Dynamic Elements Extraction

Scraping of dynamic web page elements (like popups and ajax-driven web snippets) is not an easy task. Originally, we didn’t consider Web Content Extractor to be able to break through here, but with transformation URL script, it’s possible. Thanks to the Newprosoft support center, we got help with crawling over popups on a certain web page.

Go to Project->Properties->Crawling Rules->URL Transformation Script, where you may compose a script that will change casual crawl behavior into a customized one:

The task of building a transformation script is not a trivial one. Yes, it is possible to make a project to crawl through dynamic elements, but, practically speaking, you’ll need to know web programming (XPath, Regex, JavaScript, VBScript, jQuery).

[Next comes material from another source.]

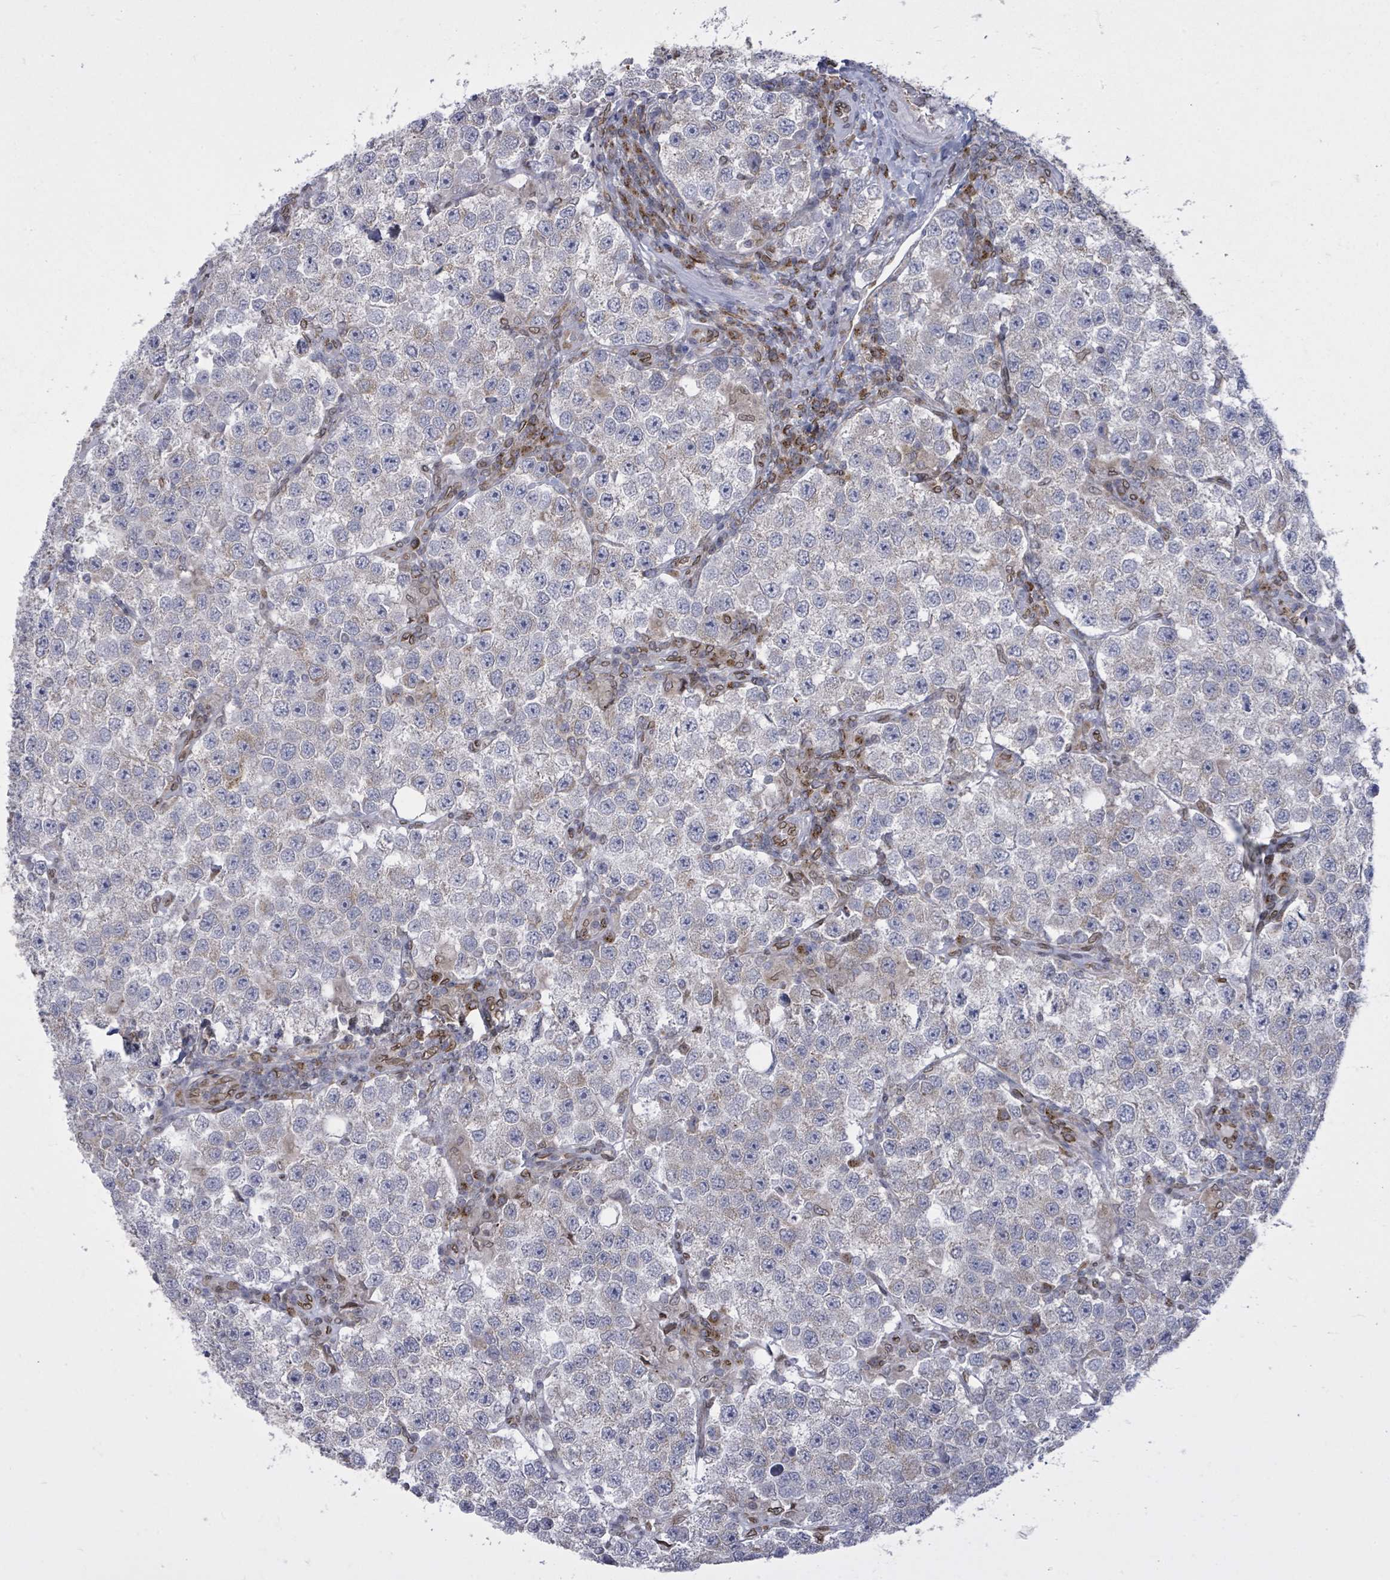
{"staining": {"intensity": "weak", "quantity": "25%-75%", "location": "cytoplasmic/membranous"}, "tissue": "testis cancer", "cell_type": "Tumor cells", "image_type": "cancer", "snomed": [{"axis": "morphology", "description": "Seminoma, NOS"}, {"axis": "topography", "description": "Testis"}], "caption": "DAB immunohistochemical staining of testis cancer (seminoma) demonstrates weak cytoplasmic/membranous protein expression in about 25%-75% of tumor cells.", "gene": "ARFGAP1", "patient": {"sex": "male", "age": 37}}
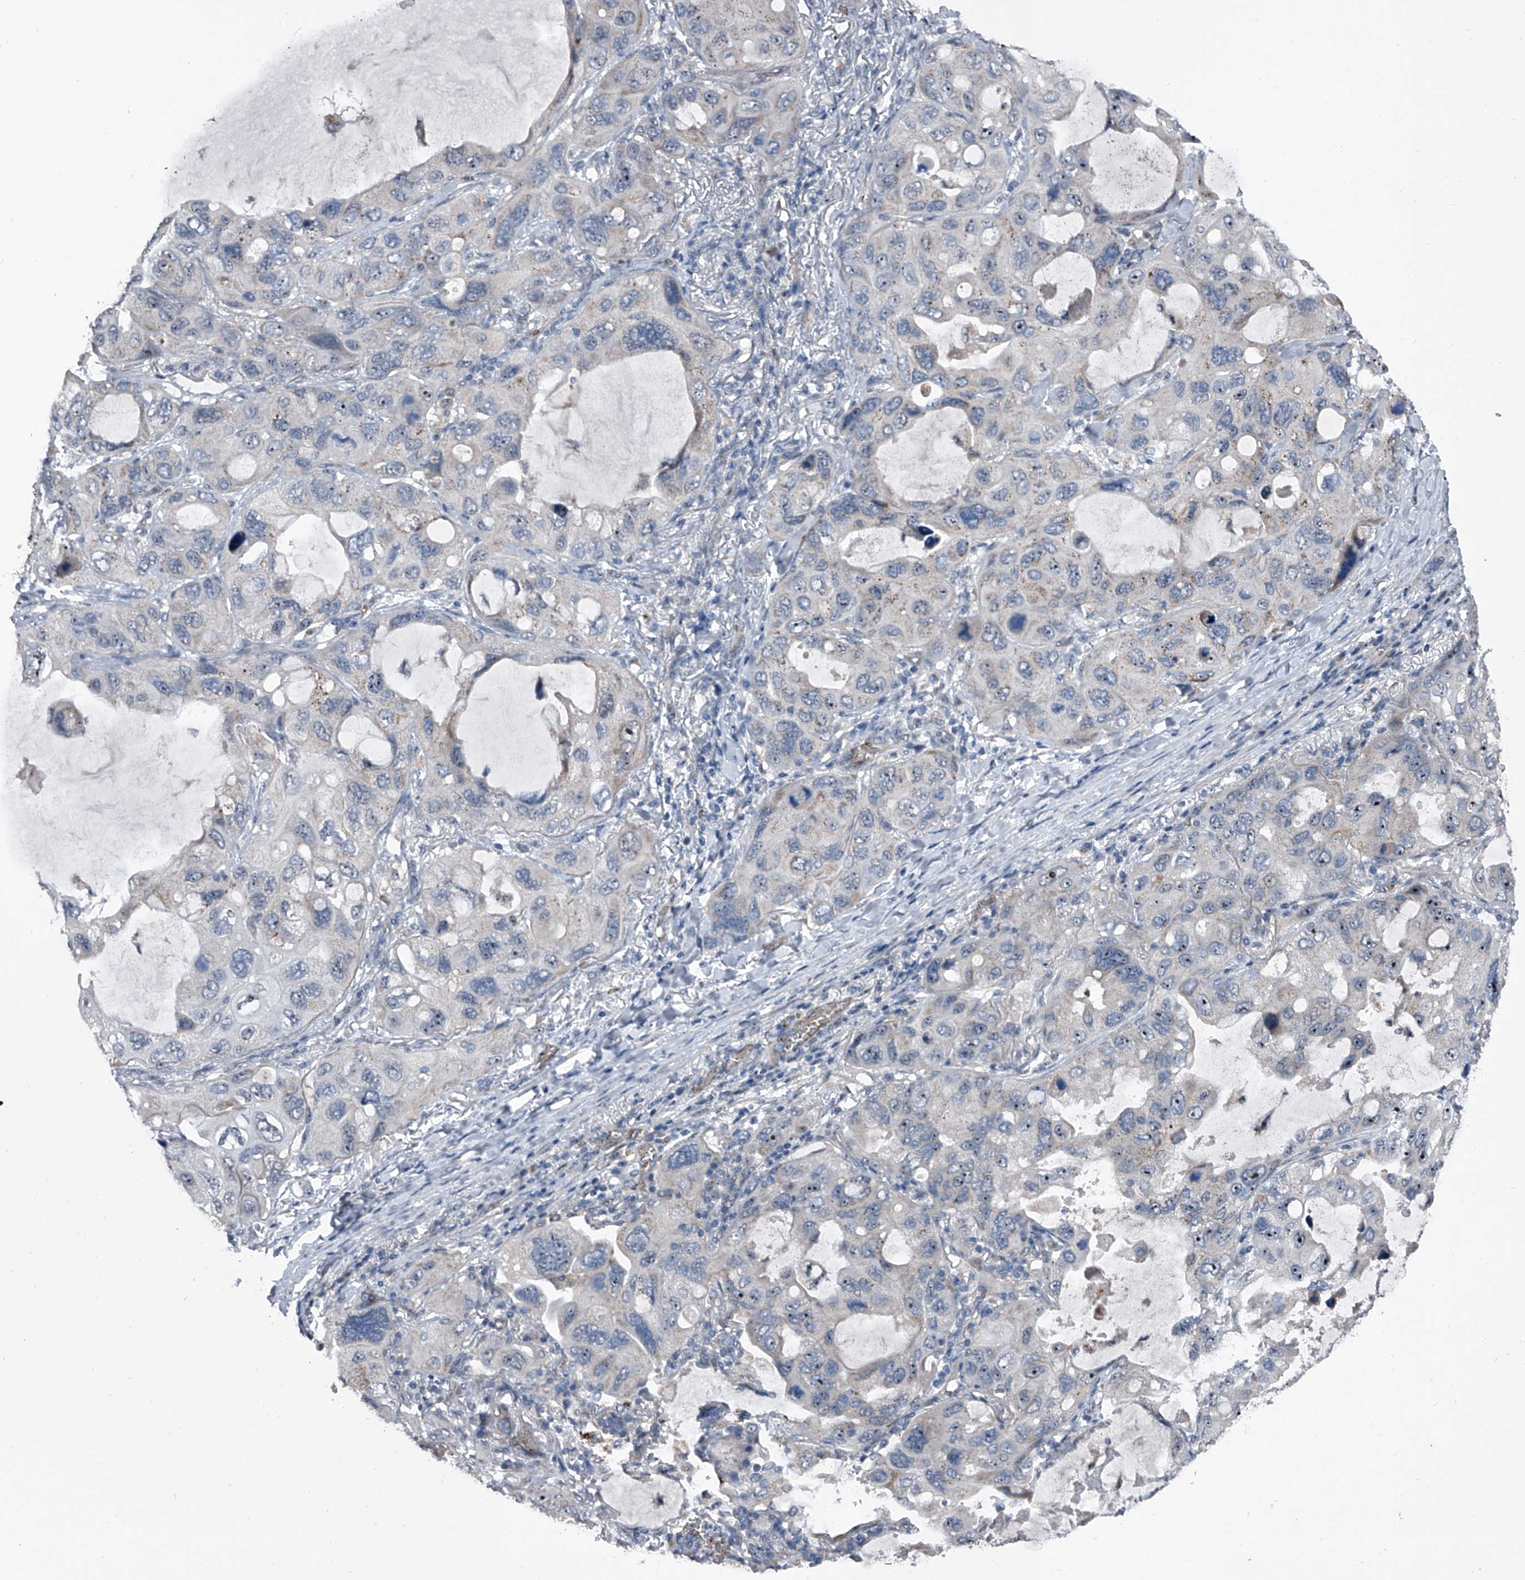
{"staining": {"intensity": "moderate", "quantity": "<25%", "location": "nuclear"}, "tissue": "lung cancer", "cell_type": "Tumor cells", "image_type": "cancer", "snomed": [{"axis": "morphology", "description": "Squamous cell carcinoma, NOS"}, {"axis": "topography", "description": "Lung"}], "caption": "Immunohistochemical staining of lung cancer demonstrates low levels of moderate nuclear protein expression in approximately <25% of tumor cells.", "gene": "CEP85L", "patient": {"sex": "female", "age": 73}}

Here is an example of such an URL transformation script for scraping popups from http://www.fox.com/schedule/ (the script was composed by a Newprosoft specialist, so in difficult cases you’ll need to turn to them):

Function Main ( strText )
dim strResult
If ( InStr ( strText, "episode" ) > 0 ) Then
 strjQueryValue = Get_jQueryValue ( strText )
 If ( IsNumeric( strjQueryValue ) ) Then
 strResult = "javascript: jQuery('div.episode:eq(" + CStr ( CInt (
 strjQueryValue ) - 2 ) + ")').mouseenter(); void(0);"
 End If
 End If
Main = strResult
End Function

Function Get_jQueryValue ( strText )
dim strResult
strResult = Sub_String ( strText , " jQuery" , ">" , "")
 strResult = Sub_String ( strResult , "=""" , """" , "")
Get_jQueryValue = strResult
End Function

Function Sub_String ( strText ,
 strStartSearchFor , strEndSearchFor , strReverseSearch )
dim numStartPos , numEndPos , numLineIndex, strResult
If ( Len ( strStartSearchFor ) > 0 ) Then
 If ( strReverseSearch = "1" ) Then
 numStartPos = InStrRev ( strText , strStartSearchFor )
 Else
 numStartPos = InStr ( strText , strStartSearchFor )
 End If
 Else
 numStartPos = 1
 End If
If ( Len ( strEndSearchFor ) > 0 ) Then
 numEndPos = InStr ( numStartPos + Len( strStartSearchFor ) ,
 strText , strEndSearchFor )
 Else
 numEndPos = Len ( strText ) + 1
 End If
If ( numEndPos = 0 ) Then
 strEndSearchFor = ""
 numEndPos = Len ( strText ) + 1
 End If
If ( numStartPos > 0 AND numEndPos > numStartPos + Len (
 strStartSearchFor ) ) Then
 strResult = Mid ( strText , numStartPos + Len ( strStartSearchFor ) ,
 numEndPos - numStartPos - Len ( strStartSearchFor ) )
 Else
 strResult = ""
 End If
Sub_String = strResult
End Function

Multi-Threading and More

As far as multi-threading, the Web Content Extractor sends several server requests at the same time (up to 20), but remember that each session runs with only one extraction pattern. Filtering helps with sifting through the results.

Summary

The Web Content Extractor is a tool to get the data you need in “5 clicks” (the example task we completed within 15 minutes). It works well if you scrape simple pages with minimum complications for your private or small enterprise purposes.

Tags software, Xpath

11 replies on “Web Content Extractor Review”

Hi,

I have been using this software for years. It works very well with a bit of getting used to how it is organized. But having tried out other software on this site, this one is not that bad to use.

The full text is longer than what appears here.